Advertisement

Resurrection of a Campus : Renewed Lennox School Rises Again to Educate a Younger Generation

Share
Times Staff Writer

Three years ago a deteriorating high school, battered by noise from jetliners and with fewer than 100 students still attending classes, closed in Lennox amid tears and controversy.

A federal court, overriding emotional opposition from community activists, had ordered the mostly Latino campus to shut down and never again open as a comprehensive high school. Such a school, declared U. S. District Judge Terry J. Hatter, would inevitably become segregated again.

Besides, he ruled in one of California’s last major school desegregation lawsuits, Lennox High School was too oppressed with noise and urban blight to be suitable for educating children.

Advertisement

Now a new school has opened on the same campus, and some things are the same as before. The student population is still mostly Latino. A steady stream of jetliners still roar overhead on the way to nearby Los Angeles International Airport. The surrounding community is still blighted.

Students Are Younger

But there are some differences. The students are younger--sixth-, seventh- and eighth-graders. When they get inside a building, they aren’t bothered by the jets--thanks to extensive soundproofing and the removal of all windows.
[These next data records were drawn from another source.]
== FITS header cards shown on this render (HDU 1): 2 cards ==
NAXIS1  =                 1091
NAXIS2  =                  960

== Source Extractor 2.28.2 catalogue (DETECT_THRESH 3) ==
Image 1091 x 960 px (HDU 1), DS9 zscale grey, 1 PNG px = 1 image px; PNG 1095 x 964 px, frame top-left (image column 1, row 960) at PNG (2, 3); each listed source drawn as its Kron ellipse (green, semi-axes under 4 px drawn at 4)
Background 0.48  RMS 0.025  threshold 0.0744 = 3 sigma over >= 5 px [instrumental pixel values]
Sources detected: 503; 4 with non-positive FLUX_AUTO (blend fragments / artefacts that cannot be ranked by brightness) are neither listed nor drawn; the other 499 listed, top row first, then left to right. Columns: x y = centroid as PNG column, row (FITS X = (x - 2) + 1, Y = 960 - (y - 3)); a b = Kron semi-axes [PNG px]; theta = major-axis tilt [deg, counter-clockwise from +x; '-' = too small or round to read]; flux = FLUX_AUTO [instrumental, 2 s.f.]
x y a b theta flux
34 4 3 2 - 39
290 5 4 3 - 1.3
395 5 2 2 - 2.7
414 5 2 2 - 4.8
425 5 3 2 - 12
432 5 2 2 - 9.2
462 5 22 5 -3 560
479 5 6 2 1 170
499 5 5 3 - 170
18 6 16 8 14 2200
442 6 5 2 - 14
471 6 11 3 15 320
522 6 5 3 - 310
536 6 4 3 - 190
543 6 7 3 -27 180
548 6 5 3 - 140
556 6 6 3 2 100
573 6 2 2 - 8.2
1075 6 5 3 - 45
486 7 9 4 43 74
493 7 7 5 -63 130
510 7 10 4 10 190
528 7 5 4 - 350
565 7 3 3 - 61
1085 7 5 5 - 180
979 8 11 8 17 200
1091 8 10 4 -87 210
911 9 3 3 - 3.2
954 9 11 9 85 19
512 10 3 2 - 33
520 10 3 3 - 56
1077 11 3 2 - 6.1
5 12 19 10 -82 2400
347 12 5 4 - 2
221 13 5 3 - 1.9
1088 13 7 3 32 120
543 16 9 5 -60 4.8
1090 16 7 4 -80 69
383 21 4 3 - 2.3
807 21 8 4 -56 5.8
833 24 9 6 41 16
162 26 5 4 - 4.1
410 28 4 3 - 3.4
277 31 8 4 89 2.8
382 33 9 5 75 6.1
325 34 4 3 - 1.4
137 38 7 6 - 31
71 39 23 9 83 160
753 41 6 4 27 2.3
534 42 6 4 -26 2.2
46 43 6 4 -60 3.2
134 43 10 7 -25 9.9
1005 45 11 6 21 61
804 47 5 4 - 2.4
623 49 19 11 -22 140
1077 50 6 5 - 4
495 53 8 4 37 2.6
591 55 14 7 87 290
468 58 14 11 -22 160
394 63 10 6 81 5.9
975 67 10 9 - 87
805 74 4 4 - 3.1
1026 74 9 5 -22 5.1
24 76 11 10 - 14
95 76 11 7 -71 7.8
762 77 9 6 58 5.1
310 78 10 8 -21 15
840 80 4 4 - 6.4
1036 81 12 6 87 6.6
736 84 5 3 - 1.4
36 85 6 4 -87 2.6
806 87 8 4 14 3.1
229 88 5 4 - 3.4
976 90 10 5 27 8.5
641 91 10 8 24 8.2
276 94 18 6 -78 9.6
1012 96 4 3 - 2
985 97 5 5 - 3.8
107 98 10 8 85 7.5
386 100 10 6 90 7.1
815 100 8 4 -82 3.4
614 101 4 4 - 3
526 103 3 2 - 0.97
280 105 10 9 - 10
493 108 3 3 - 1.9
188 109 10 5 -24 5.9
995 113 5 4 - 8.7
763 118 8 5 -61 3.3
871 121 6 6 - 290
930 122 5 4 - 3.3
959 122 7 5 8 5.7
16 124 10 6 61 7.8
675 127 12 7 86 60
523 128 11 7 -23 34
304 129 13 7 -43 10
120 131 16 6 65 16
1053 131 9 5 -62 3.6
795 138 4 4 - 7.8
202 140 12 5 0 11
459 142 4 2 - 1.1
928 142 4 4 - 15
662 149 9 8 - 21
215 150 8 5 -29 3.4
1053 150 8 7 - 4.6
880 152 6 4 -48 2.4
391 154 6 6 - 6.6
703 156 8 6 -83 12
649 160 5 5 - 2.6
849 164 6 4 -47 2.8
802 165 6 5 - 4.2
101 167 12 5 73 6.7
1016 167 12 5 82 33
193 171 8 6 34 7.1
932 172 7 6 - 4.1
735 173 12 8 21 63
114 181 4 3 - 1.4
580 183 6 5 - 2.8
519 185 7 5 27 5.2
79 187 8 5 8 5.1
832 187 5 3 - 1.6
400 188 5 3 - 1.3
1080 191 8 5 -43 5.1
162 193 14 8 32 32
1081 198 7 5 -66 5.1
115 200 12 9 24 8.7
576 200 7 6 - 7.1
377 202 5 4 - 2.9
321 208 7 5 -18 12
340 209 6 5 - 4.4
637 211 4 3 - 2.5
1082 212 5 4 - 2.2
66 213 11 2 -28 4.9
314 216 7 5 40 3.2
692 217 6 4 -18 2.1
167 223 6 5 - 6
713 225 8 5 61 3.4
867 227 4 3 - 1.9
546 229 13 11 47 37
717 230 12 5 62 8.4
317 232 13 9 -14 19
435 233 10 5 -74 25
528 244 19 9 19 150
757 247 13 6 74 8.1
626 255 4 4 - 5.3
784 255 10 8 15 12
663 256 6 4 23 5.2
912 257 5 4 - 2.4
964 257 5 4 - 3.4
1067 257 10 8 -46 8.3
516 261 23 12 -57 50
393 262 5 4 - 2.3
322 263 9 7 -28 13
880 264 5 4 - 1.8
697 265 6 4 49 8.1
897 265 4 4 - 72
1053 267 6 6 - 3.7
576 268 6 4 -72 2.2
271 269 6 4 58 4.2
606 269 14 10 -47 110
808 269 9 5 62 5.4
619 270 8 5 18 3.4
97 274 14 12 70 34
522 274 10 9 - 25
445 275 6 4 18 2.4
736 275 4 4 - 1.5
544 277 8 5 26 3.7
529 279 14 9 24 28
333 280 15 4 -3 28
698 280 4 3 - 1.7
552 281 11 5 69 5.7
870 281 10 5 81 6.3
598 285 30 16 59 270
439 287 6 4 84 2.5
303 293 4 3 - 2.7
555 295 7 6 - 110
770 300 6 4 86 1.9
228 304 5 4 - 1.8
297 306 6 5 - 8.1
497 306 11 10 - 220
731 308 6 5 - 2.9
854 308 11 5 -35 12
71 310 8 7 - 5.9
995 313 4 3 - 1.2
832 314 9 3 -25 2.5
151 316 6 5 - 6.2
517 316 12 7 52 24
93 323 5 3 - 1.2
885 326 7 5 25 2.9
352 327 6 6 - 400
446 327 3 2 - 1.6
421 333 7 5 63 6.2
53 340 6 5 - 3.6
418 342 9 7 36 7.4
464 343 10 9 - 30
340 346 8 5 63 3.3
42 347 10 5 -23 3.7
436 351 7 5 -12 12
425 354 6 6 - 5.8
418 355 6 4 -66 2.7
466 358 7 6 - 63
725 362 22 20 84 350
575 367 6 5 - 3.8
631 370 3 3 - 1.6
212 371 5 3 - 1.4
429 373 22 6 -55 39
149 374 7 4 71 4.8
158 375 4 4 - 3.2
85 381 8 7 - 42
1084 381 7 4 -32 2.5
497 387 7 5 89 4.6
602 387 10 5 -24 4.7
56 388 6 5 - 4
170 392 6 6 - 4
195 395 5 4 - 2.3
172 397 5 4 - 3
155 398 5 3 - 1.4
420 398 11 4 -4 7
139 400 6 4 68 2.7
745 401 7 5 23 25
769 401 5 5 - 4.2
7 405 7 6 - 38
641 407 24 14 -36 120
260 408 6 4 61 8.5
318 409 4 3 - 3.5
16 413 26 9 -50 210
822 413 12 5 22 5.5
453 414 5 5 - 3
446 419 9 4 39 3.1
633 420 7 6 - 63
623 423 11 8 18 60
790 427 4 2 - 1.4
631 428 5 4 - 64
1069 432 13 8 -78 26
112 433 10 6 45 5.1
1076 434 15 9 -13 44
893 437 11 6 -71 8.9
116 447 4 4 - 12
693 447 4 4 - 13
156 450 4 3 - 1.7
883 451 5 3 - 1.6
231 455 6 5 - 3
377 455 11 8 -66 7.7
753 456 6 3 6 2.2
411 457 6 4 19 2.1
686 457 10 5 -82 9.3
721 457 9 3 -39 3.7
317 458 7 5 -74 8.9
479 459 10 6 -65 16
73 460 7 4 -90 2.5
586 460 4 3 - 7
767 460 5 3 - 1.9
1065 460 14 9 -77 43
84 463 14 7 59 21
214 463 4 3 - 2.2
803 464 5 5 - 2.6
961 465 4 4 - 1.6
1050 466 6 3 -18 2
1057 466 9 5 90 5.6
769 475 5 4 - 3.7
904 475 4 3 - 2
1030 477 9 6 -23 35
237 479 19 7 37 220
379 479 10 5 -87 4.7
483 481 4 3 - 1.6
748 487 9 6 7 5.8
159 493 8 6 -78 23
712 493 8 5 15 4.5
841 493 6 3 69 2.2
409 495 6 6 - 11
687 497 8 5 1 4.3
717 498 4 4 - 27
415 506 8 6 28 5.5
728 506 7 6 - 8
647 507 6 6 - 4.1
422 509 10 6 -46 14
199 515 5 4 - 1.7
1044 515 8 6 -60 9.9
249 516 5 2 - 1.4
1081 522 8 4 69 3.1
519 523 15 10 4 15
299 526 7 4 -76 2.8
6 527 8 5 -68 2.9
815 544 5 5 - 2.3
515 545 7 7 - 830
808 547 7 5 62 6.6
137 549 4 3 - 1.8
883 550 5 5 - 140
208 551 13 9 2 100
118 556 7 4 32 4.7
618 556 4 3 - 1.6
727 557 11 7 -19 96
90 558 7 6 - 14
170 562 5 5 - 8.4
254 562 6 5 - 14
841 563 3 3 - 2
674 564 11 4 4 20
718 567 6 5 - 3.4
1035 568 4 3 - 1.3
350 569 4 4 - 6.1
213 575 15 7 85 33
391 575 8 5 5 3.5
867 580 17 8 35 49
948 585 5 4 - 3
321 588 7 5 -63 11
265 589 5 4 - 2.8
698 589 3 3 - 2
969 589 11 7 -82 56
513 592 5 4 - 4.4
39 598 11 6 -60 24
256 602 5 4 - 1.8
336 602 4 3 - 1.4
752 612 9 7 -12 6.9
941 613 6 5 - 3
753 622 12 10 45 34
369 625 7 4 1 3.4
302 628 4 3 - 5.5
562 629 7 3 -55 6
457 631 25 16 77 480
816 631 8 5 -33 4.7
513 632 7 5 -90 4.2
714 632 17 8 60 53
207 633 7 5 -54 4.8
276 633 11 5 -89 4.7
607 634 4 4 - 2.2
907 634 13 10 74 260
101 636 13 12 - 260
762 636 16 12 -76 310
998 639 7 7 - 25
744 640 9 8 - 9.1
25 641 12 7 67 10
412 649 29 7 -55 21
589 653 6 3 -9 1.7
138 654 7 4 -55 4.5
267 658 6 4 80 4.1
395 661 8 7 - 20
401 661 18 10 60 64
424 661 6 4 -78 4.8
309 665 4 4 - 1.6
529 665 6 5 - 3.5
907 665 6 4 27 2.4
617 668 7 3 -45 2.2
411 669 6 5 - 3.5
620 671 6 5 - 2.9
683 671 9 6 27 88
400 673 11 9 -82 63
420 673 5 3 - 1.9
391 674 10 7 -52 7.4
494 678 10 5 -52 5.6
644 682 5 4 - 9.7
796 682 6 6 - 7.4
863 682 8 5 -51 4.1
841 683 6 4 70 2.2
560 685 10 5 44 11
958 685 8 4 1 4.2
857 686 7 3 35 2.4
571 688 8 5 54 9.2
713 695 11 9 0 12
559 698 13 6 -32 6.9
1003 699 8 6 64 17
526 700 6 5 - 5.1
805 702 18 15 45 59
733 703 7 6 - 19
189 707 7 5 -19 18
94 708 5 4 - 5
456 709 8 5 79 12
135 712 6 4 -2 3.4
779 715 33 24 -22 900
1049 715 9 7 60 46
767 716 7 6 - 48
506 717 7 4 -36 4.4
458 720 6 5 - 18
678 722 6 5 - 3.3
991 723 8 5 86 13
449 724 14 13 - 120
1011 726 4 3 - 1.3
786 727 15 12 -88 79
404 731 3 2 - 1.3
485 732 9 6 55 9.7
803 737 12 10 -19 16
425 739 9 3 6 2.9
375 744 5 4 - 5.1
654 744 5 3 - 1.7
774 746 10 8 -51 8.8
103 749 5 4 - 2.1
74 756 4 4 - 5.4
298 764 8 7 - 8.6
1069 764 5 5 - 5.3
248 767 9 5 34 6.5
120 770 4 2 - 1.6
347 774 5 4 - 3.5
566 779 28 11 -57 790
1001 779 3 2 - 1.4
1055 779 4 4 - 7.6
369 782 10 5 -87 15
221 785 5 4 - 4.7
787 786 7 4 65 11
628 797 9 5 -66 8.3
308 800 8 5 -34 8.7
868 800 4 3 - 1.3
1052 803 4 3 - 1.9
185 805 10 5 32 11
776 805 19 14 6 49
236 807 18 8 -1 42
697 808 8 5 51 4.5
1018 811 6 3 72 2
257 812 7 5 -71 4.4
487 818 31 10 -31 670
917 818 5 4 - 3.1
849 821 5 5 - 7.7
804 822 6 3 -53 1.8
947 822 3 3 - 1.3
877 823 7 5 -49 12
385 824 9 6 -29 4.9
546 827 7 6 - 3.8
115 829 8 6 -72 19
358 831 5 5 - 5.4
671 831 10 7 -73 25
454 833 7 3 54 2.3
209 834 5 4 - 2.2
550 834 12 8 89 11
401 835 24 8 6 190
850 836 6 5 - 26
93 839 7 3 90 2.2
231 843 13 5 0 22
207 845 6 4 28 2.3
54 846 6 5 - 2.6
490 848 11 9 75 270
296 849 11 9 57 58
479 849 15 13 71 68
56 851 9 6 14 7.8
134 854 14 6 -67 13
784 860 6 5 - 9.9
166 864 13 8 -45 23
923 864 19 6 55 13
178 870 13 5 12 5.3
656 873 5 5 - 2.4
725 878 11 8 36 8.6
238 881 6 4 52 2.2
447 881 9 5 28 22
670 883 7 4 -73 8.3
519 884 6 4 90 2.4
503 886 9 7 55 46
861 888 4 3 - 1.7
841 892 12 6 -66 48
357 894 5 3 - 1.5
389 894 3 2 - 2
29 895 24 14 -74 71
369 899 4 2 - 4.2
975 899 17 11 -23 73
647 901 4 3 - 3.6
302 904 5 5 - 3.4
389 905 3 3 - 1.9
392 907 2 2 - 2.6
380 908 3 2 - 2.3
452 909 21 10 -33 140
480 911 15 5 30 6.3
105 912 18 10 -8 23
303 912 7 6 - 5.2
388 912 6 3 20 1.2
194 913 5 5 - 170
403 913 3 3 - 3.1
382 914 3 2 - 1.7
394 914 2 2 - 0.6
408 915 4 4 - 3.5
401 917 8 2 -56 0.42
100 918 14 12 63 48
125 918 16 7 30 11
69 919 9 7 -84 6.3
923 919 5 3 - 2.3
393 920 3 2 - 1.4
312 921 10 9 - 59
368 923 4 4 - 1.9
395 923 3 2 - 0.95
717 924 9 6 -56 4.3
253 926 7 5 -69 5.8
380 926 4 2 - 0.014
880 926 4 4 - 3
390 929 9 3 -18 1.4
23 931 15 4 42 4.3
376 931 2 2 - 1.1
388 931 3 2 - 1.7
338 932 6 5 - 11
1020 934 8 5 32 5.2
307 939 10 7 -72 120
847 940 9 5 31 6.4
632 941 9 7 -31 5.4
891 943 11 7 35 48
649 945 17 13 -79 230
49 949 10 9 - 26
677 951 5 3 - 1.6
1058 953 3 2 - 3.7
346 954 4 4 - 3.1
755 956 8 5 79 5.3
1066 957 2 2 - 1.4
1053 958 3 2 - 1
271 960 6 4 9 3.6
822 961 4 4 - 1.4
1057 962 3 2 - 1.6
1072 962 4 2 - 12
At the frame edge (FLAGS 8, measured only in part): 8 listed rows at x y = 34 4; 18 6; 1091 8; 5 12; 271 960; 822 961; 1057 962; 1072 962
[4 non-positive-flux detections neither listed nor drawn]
And the once-decrepit campus has been transformed into what teachers and students say is the most beautiful school for miles around.

“It really is beautiful,” said Jimmy de la Torre, a seventh-grader at the new Lennox Middle School. “I feel lucky to be able to go to school here.” He showed a visitor a Lennox High School yearbook that belonged to his older brother, Juvenal, a 1984 graduate and the “last Prom King” at the old school.

“Everybody is proud of what we have here,” said Vice Principal Pam Rector. “The kids are excited and motivated, the staff loves the extra space and the beautiful environment and the community is overjoyed at getting its school back.”

In a tour of the grounds, she showed off remodeled classrooms, new science labs, computer-training rooms, a band room, a gym--and even a special mirrored room for dance classes.

The middle school, which joins five elementary schools in the 5,000-student Lennox School District, opened in mid-August with a near-capacity enrollment of 1,500. Jane St. John, the district’s director of instruction, said almost 99% of the students are from minority groups, with Latinos making up 86% of the total. Last week, teachers, students, administrators and board members showed off their new school at an open house. The campus was dedicated to the late Eunice Strange, a former district employee who served on the school board until her death last year.

Advertisement

Visit by Former Superintendent

Among visitors at the open house was former Supt. Ken Moffett, who made the acquisition of the high school the centerpiece of a decade-long effort to transform the town’s elementary system into one of the state’s model districts. He left Lennox in 1986 to become superintendent of the ABC Unified School District based in Cerritos.

The 30-acre Lennox campus was purchased for $8.2 million from the Centinela Valley Union High School District a year after it was closed. Lennox high school students now attend two remaining schools in that district, Hawthorne and Leuzinger.

Funds for the purchase were provided by the state, which put up another $2.8 million to soundproof and remodel the buildings and generally spruce up the campus.

In contrast to many other systems in the South Bay, enrollment in the Lennox system has grown rapidly as a result of a continuing influx of immigrants into the 1.5-square-mile community. To make room for the newcomers, in the early part of the decade the district switched to a year-round program with groups of students vacationing at different times.

With the addition of the new campus, the district has abandoned that system and now all of its students go to school at the same time. But the year-round vacation schedule was retained after a poll showed that teachers and parents preferred to spread the school recesses over the year. The longest break is six weeks in the summer.

Lennox, an unincorporated county area, has no municipal government, and so the schools have always served as social and recreational centers for the community, said Supt. Charles Shields. He said the revived campus will carry on that tradition by keeping its grounds open to people who want to come in for picnics and sports activities.

Advertisement

Sheila Stachowiak, a Lennox parent who led the opposition to closing the high school, said she has put the battles of the past behind her and welcomes the reopening of the campus as a middle school.

“But I’ll never understand why that school is OK for younger kids when it was not considered suitable for teen-agers,” she said. “And now it is more racially isolated than ever.”